Murder in the Place of Anubis
- Author: Lynda Suzanne Robinson
- Language: English
- Genre: Mystery, Historical Fiction
- Publisher: Walker & Company
- Publication date: 1994
- Publication place: USA
- Media type: Print (hardback and paperback)
- Pages: 218
- ISBN: 9780802732491
- Followed by: Murder at the God's Gate

= Murder in the Place of Anubis =

1994 novel by Lynda Suzanne Robinson

Murder in the Place of Anubis is a 1994 debut novel by Lynda Suzanne Robinson. It was originally published by Walker & Company. The novel is a historical fiction, murder mystery about a fictitious servant of Tutankhamun, tasked with solving a murder.
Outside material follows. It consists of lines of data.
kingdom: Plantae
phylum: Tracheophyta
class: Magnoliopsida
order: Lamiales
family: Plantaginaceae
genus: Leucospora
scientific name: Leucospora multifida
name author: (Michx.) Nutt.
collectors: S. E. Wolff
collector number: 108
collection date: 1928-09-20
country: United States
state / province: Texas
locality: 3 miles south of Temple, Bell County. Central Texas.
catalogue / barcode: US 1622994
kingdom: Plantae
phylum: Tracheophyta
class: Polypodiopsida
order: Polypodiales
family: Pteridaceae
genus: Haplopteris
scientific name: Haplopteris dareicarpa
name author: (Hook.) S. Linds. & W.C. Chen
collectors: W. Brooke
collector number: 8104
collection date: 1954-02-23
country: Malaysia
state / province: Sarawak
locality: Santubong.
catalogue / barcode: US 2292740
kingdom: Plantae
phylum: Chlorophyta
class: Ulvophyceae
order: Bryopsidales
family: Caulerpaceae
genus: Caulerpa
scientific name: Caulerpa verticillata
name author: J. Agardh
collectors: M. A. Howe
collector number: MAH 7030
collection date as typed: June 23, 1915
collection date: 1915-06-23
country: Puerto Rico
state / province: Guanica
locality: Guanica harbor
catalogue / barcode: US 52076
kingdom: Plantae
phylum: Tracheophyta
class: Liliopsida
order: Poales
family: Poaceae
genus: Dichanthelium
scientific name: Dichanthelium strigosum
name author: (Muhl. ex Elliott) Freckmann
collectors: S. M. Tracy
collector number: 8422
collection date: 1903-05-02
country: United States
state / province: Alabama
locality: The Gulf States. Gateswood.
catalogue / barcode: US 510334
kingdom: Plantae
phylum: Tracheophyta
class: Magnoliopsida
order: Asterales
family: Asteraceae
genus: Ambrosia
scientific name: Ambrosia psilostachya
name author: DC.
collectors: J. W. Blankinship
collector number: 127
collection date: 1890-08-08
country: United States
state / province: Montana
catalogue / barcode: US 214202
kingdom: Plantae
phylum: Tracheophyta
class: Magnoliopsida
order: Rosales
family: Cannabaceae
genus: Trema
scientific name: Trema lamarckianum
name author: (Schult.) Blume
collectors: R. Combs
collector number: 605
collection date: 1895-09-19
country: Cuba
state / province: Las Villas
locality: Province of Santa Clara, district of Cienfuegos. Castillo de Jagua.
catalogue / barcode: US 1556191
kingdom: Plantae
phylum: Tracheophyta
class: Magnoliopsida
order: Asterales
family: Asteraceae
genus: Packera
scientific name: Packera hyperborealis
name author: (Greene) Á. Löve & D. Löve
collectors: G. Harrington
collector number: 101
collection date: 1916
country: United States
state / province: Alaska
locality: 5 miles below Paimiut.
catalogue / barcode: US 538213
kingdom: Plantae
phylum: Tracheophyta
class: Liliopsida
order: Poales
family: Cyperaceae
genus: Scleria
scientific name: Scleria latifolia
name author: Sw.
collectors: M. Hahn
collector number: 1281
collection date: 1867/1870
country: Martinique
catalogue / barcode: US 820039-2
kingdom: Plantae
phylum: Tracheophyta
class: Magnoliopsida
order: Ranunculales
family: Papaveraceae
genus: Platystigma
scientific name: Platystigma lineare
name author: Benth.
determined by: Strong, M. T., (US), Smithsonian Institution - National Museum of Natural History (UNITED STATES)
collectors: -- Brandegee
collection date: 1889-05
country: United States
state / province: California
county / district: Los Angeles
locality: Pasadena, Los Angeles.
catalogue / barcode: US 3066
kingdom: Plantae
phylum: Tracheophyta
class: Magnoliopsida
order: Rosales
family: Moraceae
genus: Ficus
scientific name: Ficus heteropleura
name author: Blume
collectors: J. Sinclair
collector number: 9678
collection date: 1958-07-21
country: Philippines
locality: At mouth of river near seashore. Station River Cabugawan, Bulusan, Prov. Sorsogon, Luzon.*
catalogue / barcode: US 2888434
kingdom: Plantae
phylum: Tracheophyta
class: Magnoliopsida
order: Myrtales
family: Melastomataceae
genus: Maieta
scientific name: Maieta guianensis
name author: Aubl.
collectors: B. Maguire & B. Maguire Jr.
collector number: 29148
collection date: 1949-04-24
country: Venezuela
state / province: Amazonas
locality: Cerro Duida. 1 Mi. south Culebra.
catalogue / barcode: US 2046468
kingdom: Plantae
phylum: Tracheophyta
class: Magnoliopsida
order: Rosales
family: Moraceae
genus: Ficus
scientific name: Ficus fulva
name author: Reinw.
It would be followed by five sequels in The Lord Meren series, released between 1995 and 2001.

==Plot==
During the reign of Tutankhamun, a scribe named Hormin is discovered murdered at the place of embalming. The pharaoh orders his "eyes and ears", Lord Meren, to uncover the perpetrator, before the incident can be used to undermine his royal authority. Meren visits Hormin's workplace and family and is appalled to discover that seemingly everyone hated him.

==Reception and awards==
According to Publishers Weekly, "This exceptional debut melds ancient Egyptian religious beliefs and practices with court intrigue to produce a riveting mystery." Kirkus Reviews compared it favorably to Agatha Christie's Death Comes as the End. It was a finalist for the 1995 Macavity Awards.